Engel thront wieder auf dem Dach von Zug

WILDSPITZ ⋅ Früher als geplant hat der Davoser Künstler Andreas Hofer den «grössten Engel der Zentralschweiz» an seinem Sommerplatz installiert. Für Biker und Wanderer ist er ein Zeichen für die letzten Meter der Tour.
14. Juni 2017, 08:02

Alpauffahrt sagt man im Kanton Schwyz, wenn die Rinder zu Sommerbeginn auf die Alp marschieren oder gefahren werden. Seit wenigen Tagen sind auf den Alpweiden des Rossbergs und damit auch auf dem Wildspitz wieder Rinder zu sehen und anzutreffen. Und auch der «grösste Engel der Zentralschweiz» des Davoser Künstlers Andreas Hofer ist seit dem letzten Mittwoch wieder auf «seiner» Alp. «Eigentlich hätte der Engel erst am Wochenende auffahren sollen», sagt Jürg Rother, reformierter Pfarrer von Ägeri, der den Engel seit 2011 auf den Wildspitz auffahren lässt. «Künstler Andreas Hofer hat die Auffahrt aber vorgezogen, weil er weiss, dass am Mittwochabend jeweils viele Engelfreunde im Berggasthof Wildspitz ihr Nachtessen zu sich nehmen.»

Zum siebten Mal ist der Engel heuer auf dem Dach des Kantons Zug, und am 1. August findet der siebte ökumenische Berggottesdienst statt – zelebriert von Jürg Rother und dem Stadtzuger Pater Karl. Die Feier beginnt um 11 Uhr, und auch Engel-Vater Andreas Hofer wird dazu aus Davos anreisen. Samuel Kunz und dessen Tochter Tabe sind mit ihren Alphornklängen für den musikalischen Teil des Gottesdienstes verantwortlich.

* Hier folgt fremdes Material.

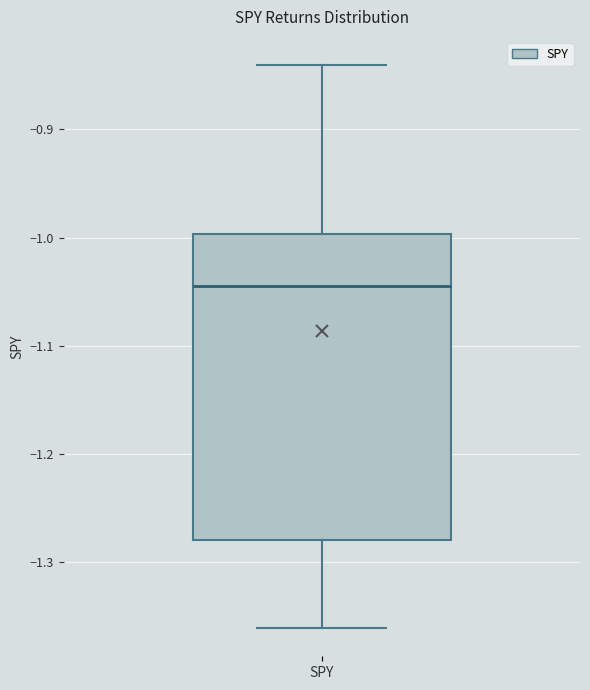

Read this box plot against the y-axis: the position of the median line, the range covered by the box, and the ends of both whiskers. The values are not printed on the chart, so give them approximately, as read against the axis.

median -1.04, box -1.28 to -1.00, whiskers -1.36 to -0.84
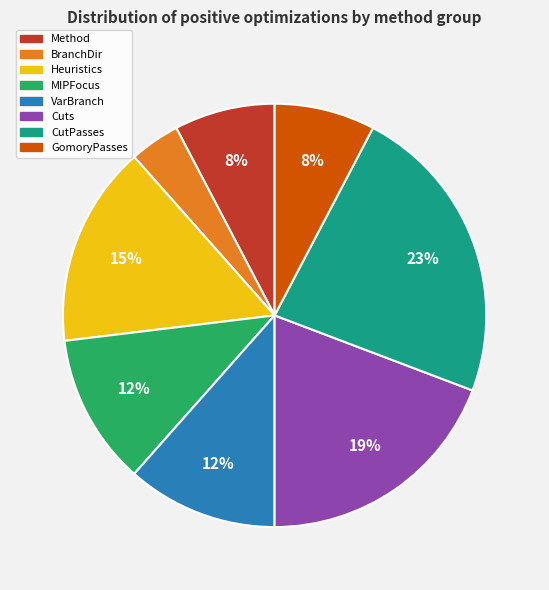

Between Cuts and GomoryPasses, which is larger?

Cuts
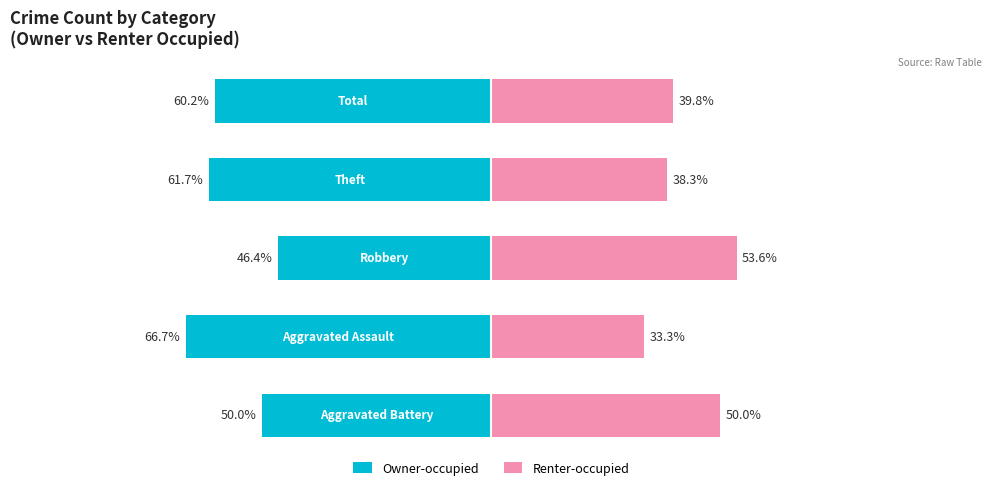

What is the total value across all series at 3?

-23.3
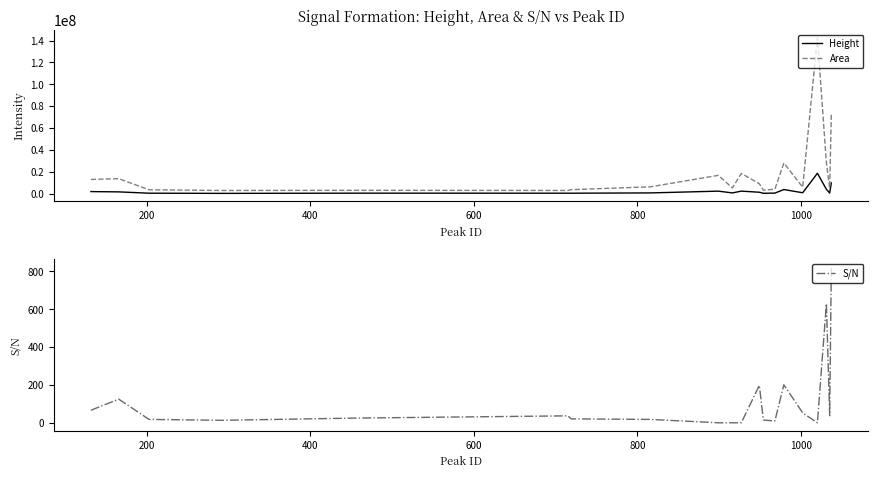

True or false: Area and S/N cross at least once.

False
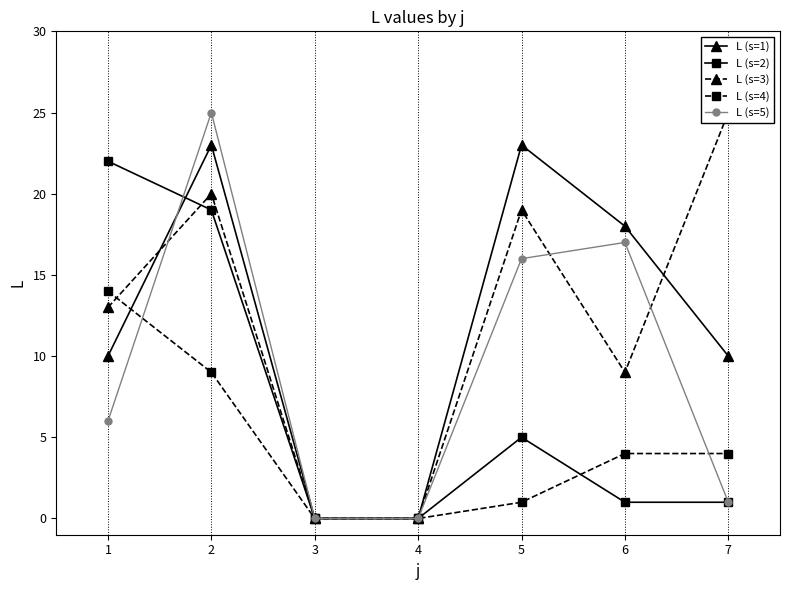

Is the value of L (s=5) at 6 greater than the value of L (s=1) at 5?

No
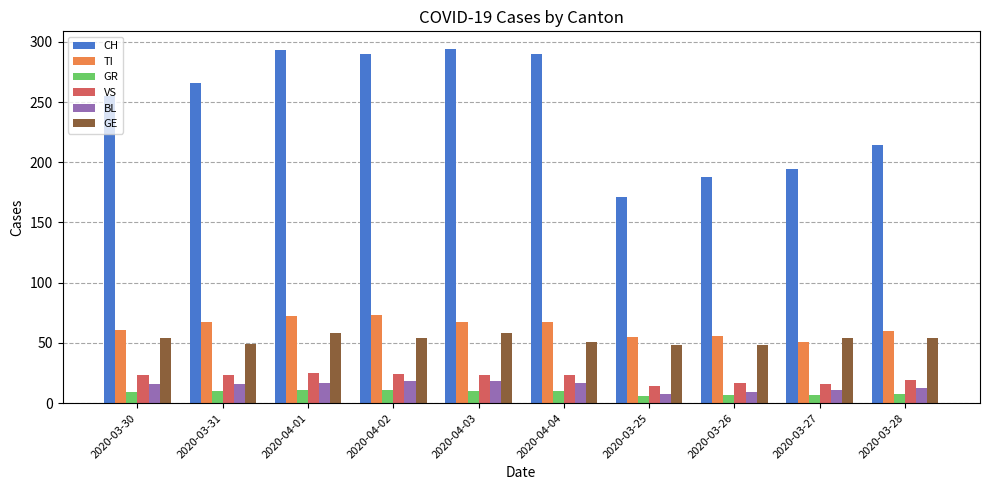

What are all the series names shown in the legend?

CH, TI, GR, VS, BL, GE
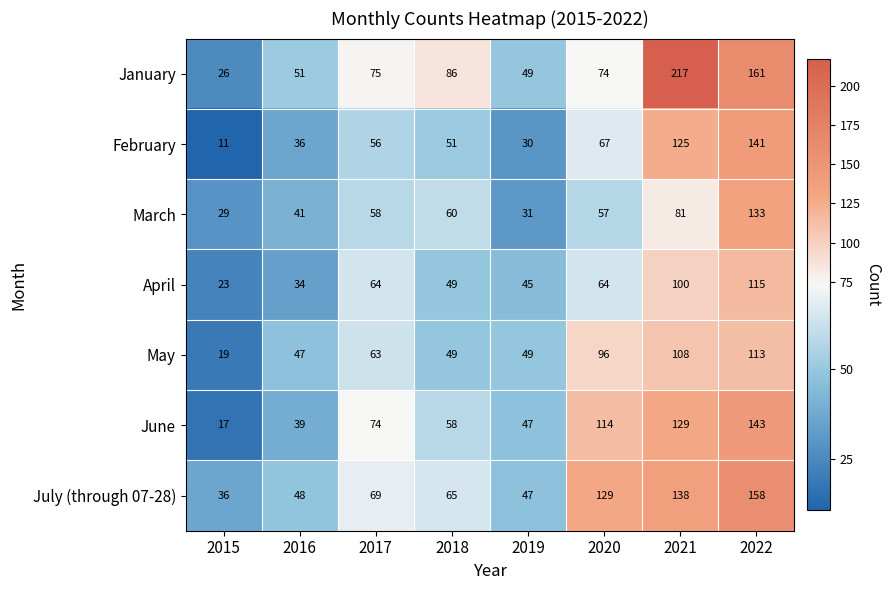

What is the total value across all series at 2015?

161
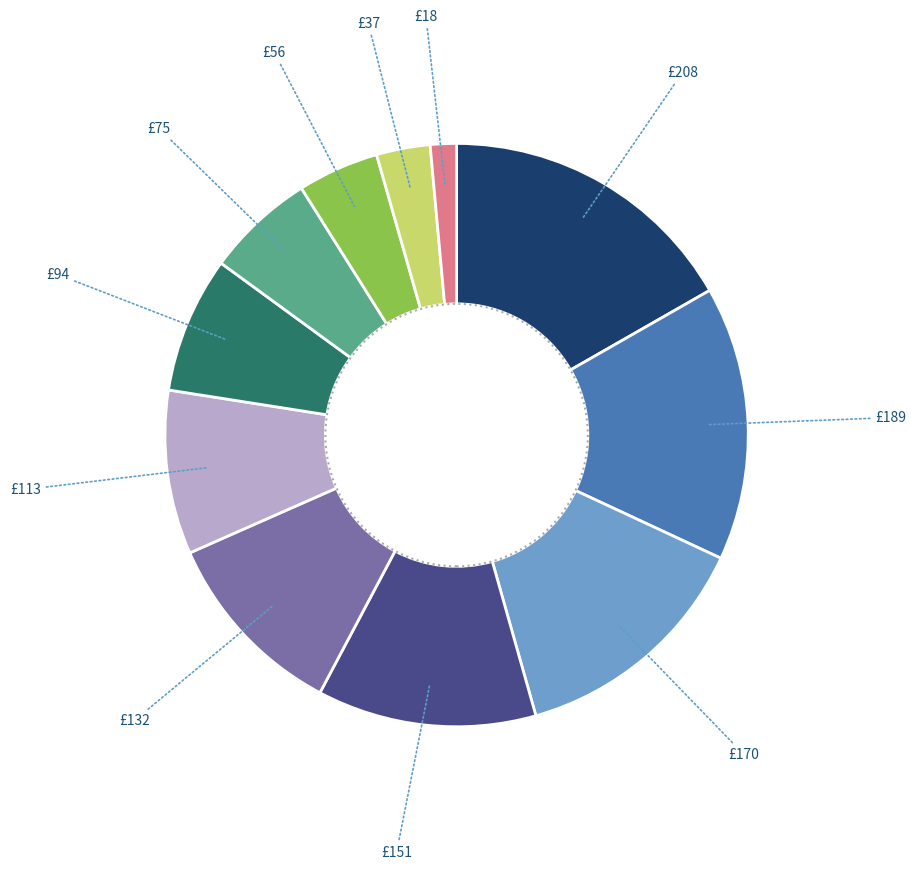

Does any single category account for the majority?

No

Und wie lange bleibt der Engel in diesem Jahr denn auf dem höchsten Punkt der Stadt und des Kantons Zug? «Er bleibt eine Woche länger als die Rinder. Nach ihrem Abzug geht auch der Engel», löst Pfarrer Rother auf. Im Kanton Schwyz sagt man dazu übrigens Alpabfahrt.